### Document segment
Judy Mathewson and Michael Nol, “Chicago options exchange probing pre-attack trading”, Bloomberg News, September 19, 2001

http://www.suntimes.com/terror/stories/cst-fin-opt19.html

The Chicago Board Options Exchange, the biggest U.S. options market, said Tuesday it is investigating trading before terrorist attacks that flattened New York's World Trade Center and damaged the Pentagon. The prospect that terrorists may have profited from advance knowledge about the assaults also is being investigated by securities regulators in the United States, Europe and Asia. Trading in some so-called put options, which rise in value when stock prices fall, surged as much as 285 times the previous average volume in UAL Corp. and AMR Corp., parent companies of United and American airlines, during the days before terrorists used hijacked United and American jets as weapons against the center's twin towers and the Pentagon. ''The CBOE is conducting an investigation of trading prior to the news event,'' said CBOE spokeswoman Lynne Howard. She declined to provide more detail or say what options are being examined.

### Directions for this task
Quote the full news excerpt on the options exchange's probe of pre-attack trading word for word.

### Collected material
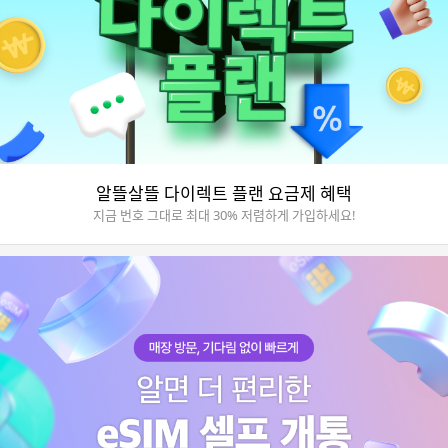
알뜰살뜰 다이렉트 플랜 요금제 혜택
지금 번호 그대로 최대 30% 저렴하게 가입하세요!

### Solution to the problem
Judy Mathewson and Michael Nol, “Chicago options exchange probing pre-attack trading”, Bloomberg News, September 19, 2001

http://www.suntimes.com/terror/stories/cst-fin-opt19.html

The Chicago Board Options Exchange, the biggest U.S. options market, said Tuesday it is investigating trading before terrorist attacks that flattened New York's World Trade Center and damaged the Pentagon. The prospect that terrorists may have profited from advance knowledge about the assaults also is being investigated by securities regulators in the United States, Europe and Asia. Trading in some so-called put options, which rise in value when stock prices fall, surged as much as 285 times the previous average volume in UAL Corp. and AMR Corp., parent companies of United and American airlines, during the days before terrorists used hijacked United and American jets as weapons against the center's twin towers and the Pentagon. ''The CBOE is conducting an investigation of trading prior to the news event,'' said CBOE spokeswoman Lynne Howard. She declined to provide more detail or say what options are being examined.